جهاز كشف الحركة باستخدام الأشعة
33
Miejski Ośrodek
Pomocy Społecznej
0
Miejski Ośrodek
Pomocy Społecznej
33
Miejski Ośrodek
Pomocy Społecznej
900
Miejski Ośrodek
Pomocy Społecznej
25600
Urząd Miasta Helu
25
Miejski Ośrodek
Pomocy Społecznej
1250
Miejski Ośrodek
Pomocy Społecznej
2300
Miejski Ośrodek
--
- _Work instructions_:
Rewrite the records with "Miejski Ośrodek" changed to "Gminny Ośrodek" wherever it occurs, keeping every other line the same.

- _Answer space_:
جهاز كشف الحركة باستخدام الأشعة
33
Gminny Ośrodek
Pomocy Społecznej
0
Gminny Ośrodek
Pomocy Społecznej
33
Gminny Ośrodek
Pomocy Społecznej
900
Gminny Ośrodek
Pomocy Społecznej
25600
Urząd Miasta Helu
25
Gminny Ośrodek
Pomocy Społecznej
1250
Gminny Ośrodek
Pomocy Społecznej
2300
Gminny Ośrodek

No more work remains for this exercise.